The origin of antibiotic resistance is an area of active study. There is evidence that naturally occurring antibiotic resistance is common.[1] The genes that confer this resistance are known as the environmental resistome.[1] These genes may be transferred from non-disease-causing bacteria to those that do cause disease, leading to clinically significant antibiotic resistance.[1]
In 1952 an experiment conducted by Joshua and Esther Lederberg showed that penicillin-resistant bacteria existed before penicillin treatment.[2] While experimenting at the University of Wisconsin-Madison, Joshua Lederberg and his graduate student Norton Zinder also demonstrated preexistent bacterial resistance to streptomycin.[3] In 1962, the presence of penicillinase was detected in dormant Bacillus licheniformis endospores, revived from dried soil on the roots of plants, preserved since 1689 in the British Museum.[4][5][6] Six strains of Clostridium, found in the bowels of William Braine and John Hartnell (members of Franklin Expedition) showed resistance to cefoxitin and clindamycin.[7]

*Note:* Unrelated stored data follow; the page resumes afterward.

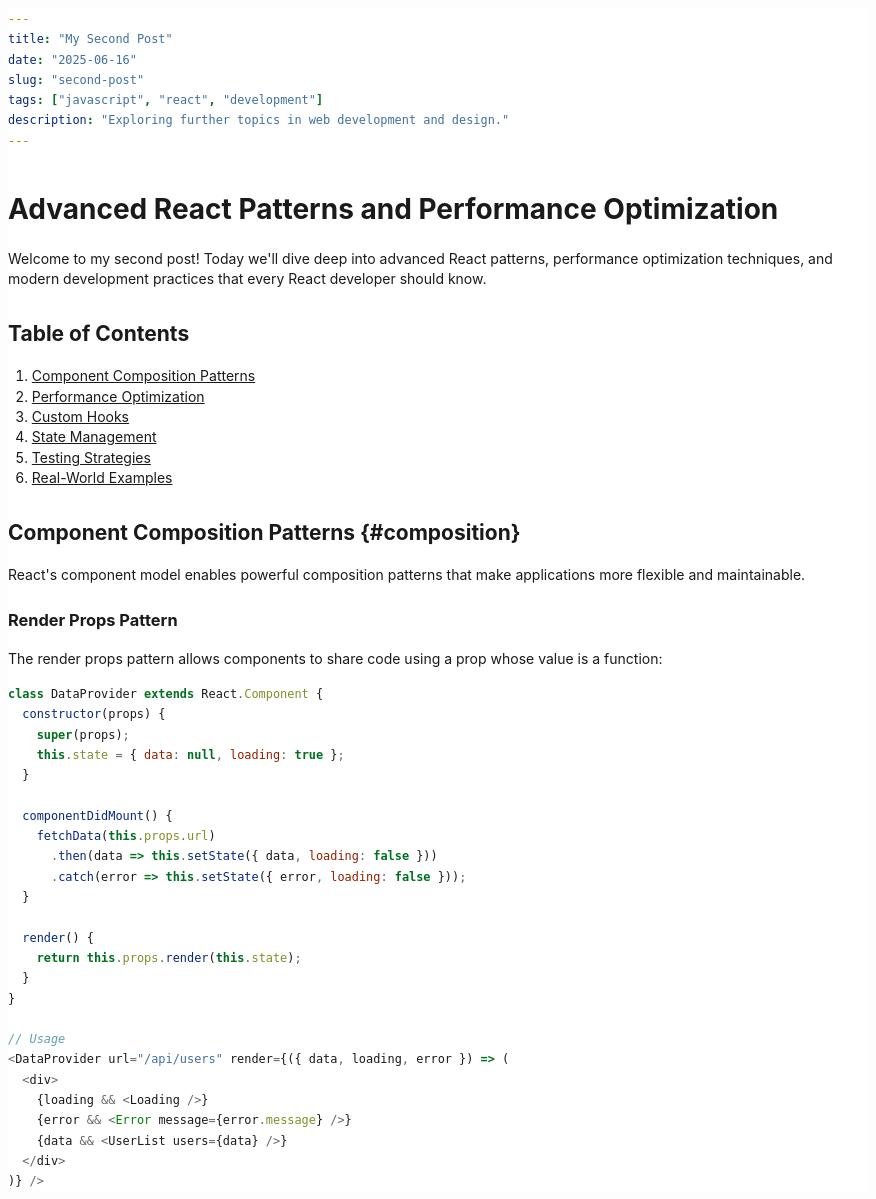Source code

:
 ```yaml
---
title: "My Second Post"
date: "2025-06-16"
slug: "second-post"
tags: ["javascript", "react", "development"]
description: "Exploring further topics in web development and design."
---
```


# Advanced React Patterns and Performance Optimization

Welcome to my second post! Today we'll dive deep into advanced React patterns, performance optimization techniques, and modern development practices that every React developer should know.

## Table of Contents

1. [Component Composition Patterns](#composition)
2. [Performance Optimization](#performance)
3. [Custom Hooks](#hooks)
4. [State Management](#state)
5. [Testing Strategies](#testing)
6. [Real-World Examples](#examples)

## Component Composition Patterns {#composition}

React's component model enables powerful composition patterns that make applications more flexible and maintainable.

### Render Props Pattern

The render props pattern allows components to share code using a prop whose value is a function:

```javascript
class DataProvider extends React.Component {
  constructor(props) {
    super(props);
    this.state = { data: null, loading: true };
  }

  componentDidMount() {
    fetchData(this.props.url)
      .then(data => this.setState({ data, loading: false }))
      .catch(error => this.setState({ error, loading: false }));
  }

  render() {
    return this.props.render(this.state);
  }
}

// Usage
<DataProvider url="/api/users" render={({ data, loading, error }) => (
  <div>
    {loading && <Loading />}
    {error && <Error message={error.message} />}
    {data && <UserList users={data} />}
  </div>
)} />
```
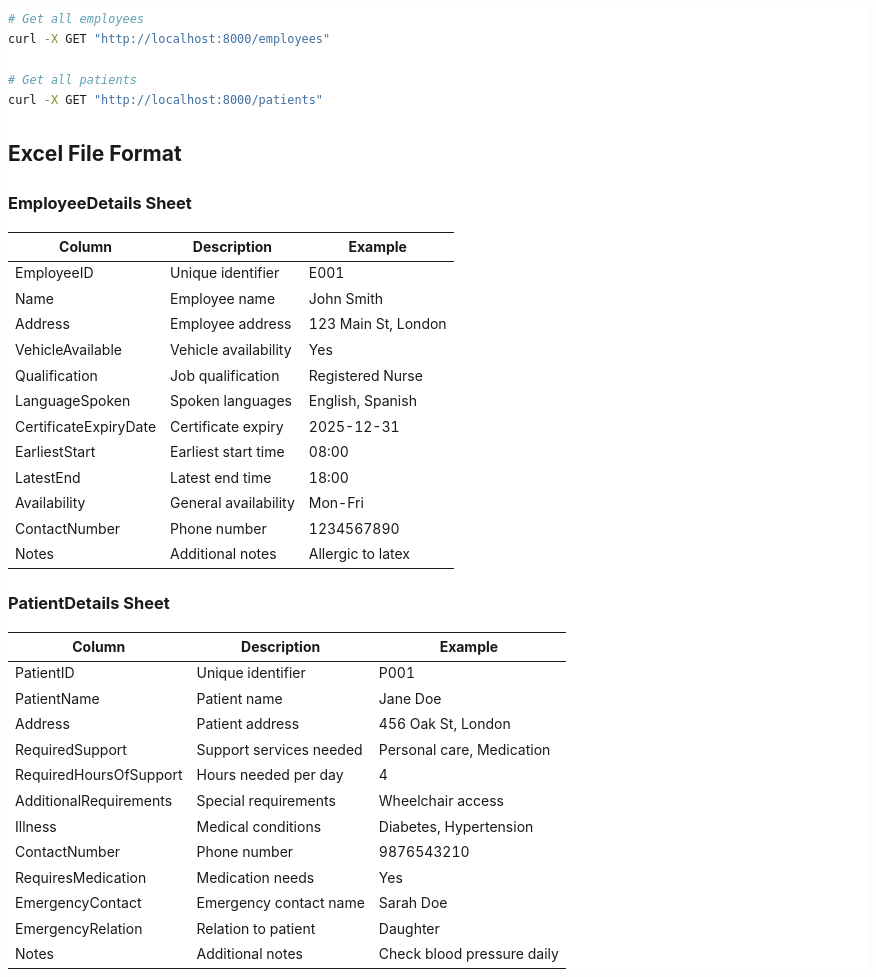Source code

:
 ```bash
# Get all employees
curl -X GET "http://localhost:8000/employees"

# Get all patients
curl -X GET "http://localhost:8000/patients"
```

## Excel File Format

### EmployeeDetails Sheet

| Column | Description | Example |
|--------|-------------|---------|
| EmployeeID | Unique identifier | E001 |
| Name | Employee name | John Smith |
| Address | Employee address | 123 Main St, London |
| VehicleAvailable | Vehicle availability | Yes |
| Qualification | Job qualification | Registered Nurse |
| LanguageSpoken | Spoken languages | English, Spanish |
| CertificateExpiryDate | Certificate expiry | 2025-12-31 |
| EarliestStart | Earliest start time | 08:00 |
| LatestEnd | Latest end time | 18:00 |
| Availability | General availability | Mon-Fri |
| ContactNumber | Phone number | 1234567890 |
| Notes | Additional notes | Allergic to latex |

### PatientDetails Sheet

| Column | Description | Example |
|--------|-------------|---------|
| PatientID | Unique identifier | P001 |
| PatientName | Patient name | Jane Doe |
| Address | Patient address | 456 Oak St, London |
| RequiredSupport | Support services needed | Personal care, Medication |
| RequiredHoursOfSupport | Hours needed per day | 4 |
| AdditionalRequirements | Special requirements | Wheelchair access |
| Illness | Medical conditions | Diabetes, Hypertension |
| ContactNumber | Phone number | 9876543210 |
| RequiresMedication | Medication needs | Yes |
| EmergencyContact | Emergency contact name | Sarah Doe |
| EmergencyRelation | Relation to patient | Daughter |
| Notes | Additional notes | Check blood pressure daily |
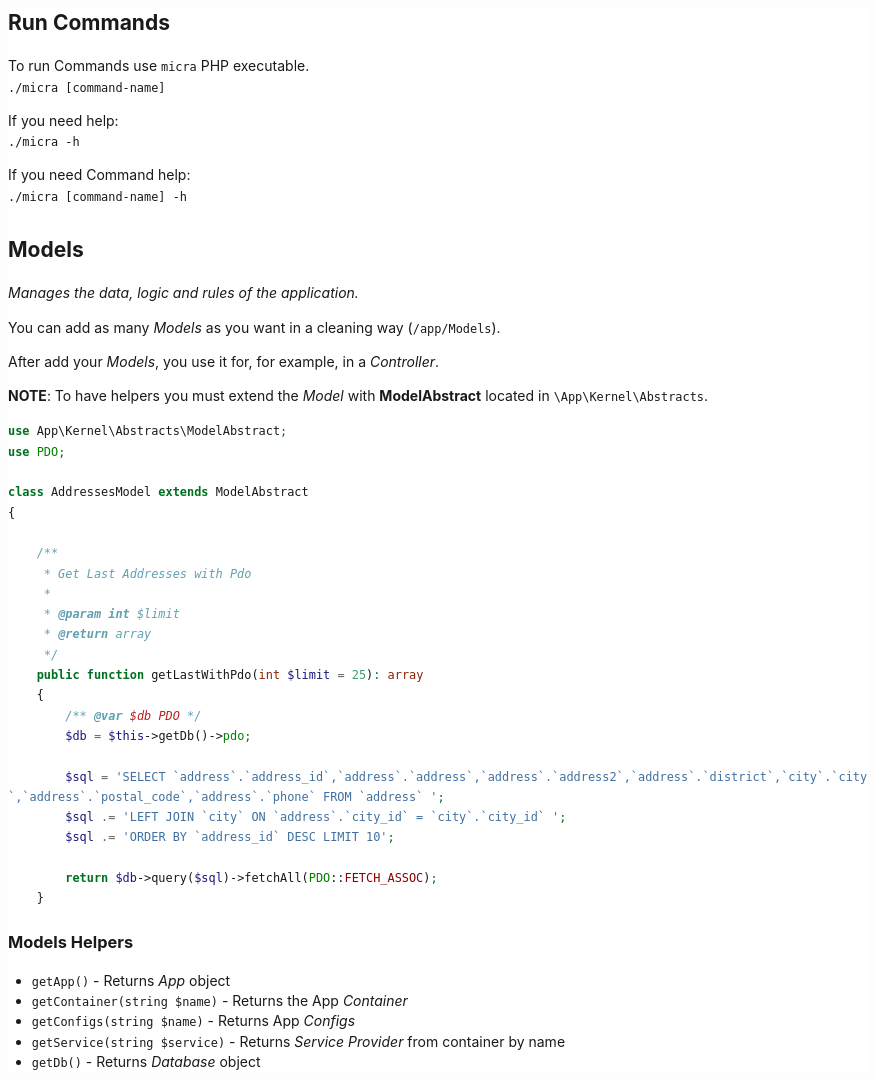 ## Run Commands

To run Commands use `micra` PHP executable.<br>
```./micra [command-name]```

If you need help:<br>
```./micra -h```

If you need Command help:<br>
```./micra [command-name] -h```

## Models

*Manages the data, logic and rules of the application.*

You can add as many *Models* as you want in a cleaning way (`/app/Models`).

After add your *Models*, you use it for, for example, in a *Controller*.

**NOTE**: To have helpers you must extend the *Model* with **ModelAbstract** located in `\App\Kernel\Abstracts`.

```php
use App\Kernel\Abstracts\ModelAbstract;
use PDO;

class AddressesModel extends ModelAbstract
{

    /**
     * Get Last Addresses with Pdo
     *
     * @param int $limit
     * @return array
     */
    public function getLastWithPdo(int $limit = 25): array
    {
        /** @var $db PDO */
        $db = $this->getDb()->pdo;

        $sql = 'SELECT `address`.`address_id`,`address`.`address`,`address`.`address2`,`address`.`district`,`city`.`city`,`address`.`postal_code`,`address`.`phone` FROM `address` ';
        $sql .= 'LEFT JOIN `city` ON `address`.`city_id` = `city`.`city_id` ';
        $sql .= 'ORDER BY `address_id` DESC LIMIT 10';

        return $db->query($sql)->fetchAll(PDO::FETCH_ASSOC);
    }
```

### Models Helpers

- `getApp()` - Returns *App* object
- `getContainer(string $name)` - Returns the App *Container*
- `getConfigs(string $name)` - Returns App *Configs*
- `getService(string $service)` - Returns *Service Provider* from container by name
- `getDb()` - Returns *Database* object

It was suggested that penicillinase may have emerged as a defense mechanism for the bacteria in their habitats, as in the case of penicillinase-rich Staphylococcus aureus, living with penicillin-producing Trichophyton. This, however, was deemed to be circumstantial.[6] Search for a penicillinase ancestor has focused on the class of proteins that must be a priori capable of specific combination with penicillin.[8] The resistance to cefoxitin and clindamycin in turn was speculatively attributed to Braine's and Hartnell's contact with microorganisms that naturally produce them or to random mutation in the chromosomes of Clostridium strains.[7] Nonetheless there is an evidence that heavy metals and some pollutants may select for antibiotic-resistant bacteria, generating a constant source of them in small numbers.[9]